## What you are asked to do
Copy out the text of every row below word for word, leaving out the pictures.

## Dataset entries
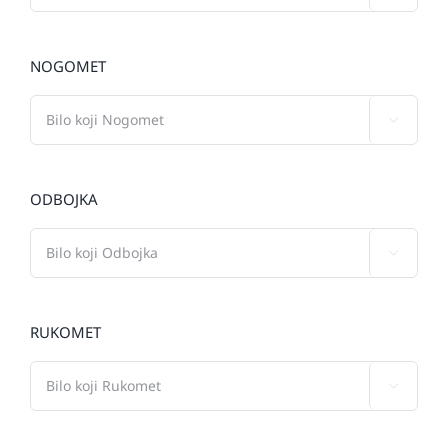
NOGOMET

ODBOJKA

RUKOMET

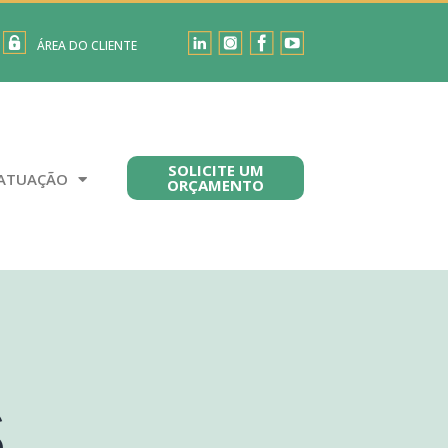
ÁREA DO CLIENTE
SOLICITE UM
ATUAÇÃO
ORÇAMENTO
s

## Finished exercise
NOGOMET

ODBOJKA

RUKOMET

ÁREA DO CLIENTE
SOLICITE UM
ATUAÇÃO
ORÇAMENTO
s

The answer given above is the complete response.